It has begun, SHARK WEEK, on discovery channel. Honestly I consider this week of my life, like a kind of holiday. I love it, the boys love it and my husband hates it. HAHA I can literally devote many hours of this week to watching and re-watching previous shark week shows without batting an eye. Something is probably wrong with me but it’s so informational and interesting it consumes my life.
Many don’t know this but before I met my hubs on a blind date and it changed my life, I had plans to go to school for marine biology. I was in the process of filling out scholarship applications and deciding on what school to go to. I was accepted into Hawaii State, South Carolina State and University of Miami in order to pursue my dreams. It was going to be expensive and far away from home. However, God had different plans for me. I laid eyes on this super sexy, adorable smart ass grin and my life was forever changed. I do not regret it and am happier then I could every imagine but my love of the ocean and marine life has never ceased so I refocused and became obsessed with shows that document it. Shark week is by far my favorite week of research and documentation.

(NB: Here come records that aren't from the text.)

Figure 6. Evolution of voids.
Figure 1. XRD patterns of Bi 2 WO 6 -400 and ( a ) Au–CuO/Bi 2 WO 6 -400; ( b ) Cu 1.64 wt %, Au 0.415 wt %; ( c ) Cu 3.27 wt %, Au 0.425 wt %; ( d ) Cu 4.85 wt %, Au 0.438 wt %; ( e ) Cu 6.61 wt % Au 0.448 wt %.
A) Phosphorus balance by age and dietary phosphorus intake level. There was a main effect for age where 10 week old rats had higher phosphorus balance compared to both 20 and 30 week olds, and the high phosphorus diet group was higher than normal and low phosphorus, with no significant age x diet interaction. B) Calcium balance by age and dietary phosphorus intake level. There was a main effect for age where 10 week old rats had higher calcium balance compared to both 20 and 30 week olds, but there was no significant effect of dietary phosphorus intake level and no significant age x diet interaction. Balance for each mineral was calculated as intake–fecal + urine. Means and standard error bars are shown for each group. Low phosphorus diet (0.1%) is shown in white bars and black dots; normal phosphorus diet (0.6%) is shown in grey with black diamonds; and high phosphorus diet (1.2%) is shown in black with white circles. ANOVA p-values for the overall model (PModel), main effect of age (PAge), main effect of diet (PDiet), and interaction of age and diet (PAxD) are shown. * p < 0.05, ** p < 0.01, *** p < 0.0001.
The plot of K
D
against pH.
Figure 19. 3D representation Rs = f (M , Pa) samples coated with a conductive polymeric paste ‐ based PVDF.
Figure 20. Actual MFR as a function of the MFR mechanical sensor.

Hell, I even have an app on my phone that tracks tagged great white sharks in and around the world. I have a notebook and map (though in storage) that I have placed markers on to develop my own record of how far some of them travel and how long it takes them. Maybe, my small research will discover the breeding ground. I told you, it’s a little obsessive and crazy when I write it out but hey that’s me.

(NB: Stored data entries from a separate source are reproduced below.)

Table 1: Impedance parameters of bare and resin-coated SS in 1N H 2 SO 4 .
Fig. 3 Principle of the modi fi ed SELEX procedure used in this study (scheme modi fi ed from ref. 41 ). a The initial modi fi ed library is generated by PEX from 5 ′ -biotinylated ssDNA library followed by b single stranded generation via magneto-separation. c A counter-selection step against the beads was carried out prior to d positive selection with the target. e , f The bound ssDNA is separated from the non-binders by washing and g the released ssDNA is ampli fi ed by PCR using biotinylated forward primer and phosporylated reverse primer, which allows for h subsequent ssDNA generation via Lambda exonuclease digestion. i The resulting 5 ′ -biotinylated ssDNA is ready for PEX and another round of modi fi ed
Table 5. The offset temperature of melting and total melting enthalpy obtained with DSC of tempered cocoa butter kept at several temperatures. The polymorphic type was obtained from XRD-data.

I can honestly say, my oldest is actually showing signs of following in my footsteps. He will sit motionless for hours watching the same shark shows with me, and when it’s not shark week, we watch YouTube videos of sharks. I’m a little scared to see how he will react to the ocean the first time he sees it. My hope is that he won’t fear it but respect it for what it is, (An important part in life on earth and needs to be respected.) I do make sure to tell him that sharks don’t just attack people. He has never seen the movie Jaws, even though I enjoy that movie, he is still too young to understand that it isn’t a real movie and the attacks pictured have been over exaggerated. Someday, when he is much older I will let him watch it.
Someday, we will be able to take him and his brother to the ocean. There really is nothing like seeing the ocean for the first time. Its overwhelming, scary and for me humbling. Standing in the sand looking out at what feels like the infinite water makes me feel so small and insignificant. There are so many things in there yet discovered and can kill us humans that if you think too long its starts to scare you. At least me.
I know I am not alone in Loving shark week. Millions of people also tune in and I feel less like weirdo with that knowledge. And now that it’s here I may devote a whole week of my bullet journal to sharks in general. Would it be too much to find a shark hat to wear while it’s on, to work out in, to let those around me know. Okay, so that may be a little far but I will probably buy one if I come upon one in passing. So don’t be alarmed, I haven’t lost my mind I am just embracing my obsession.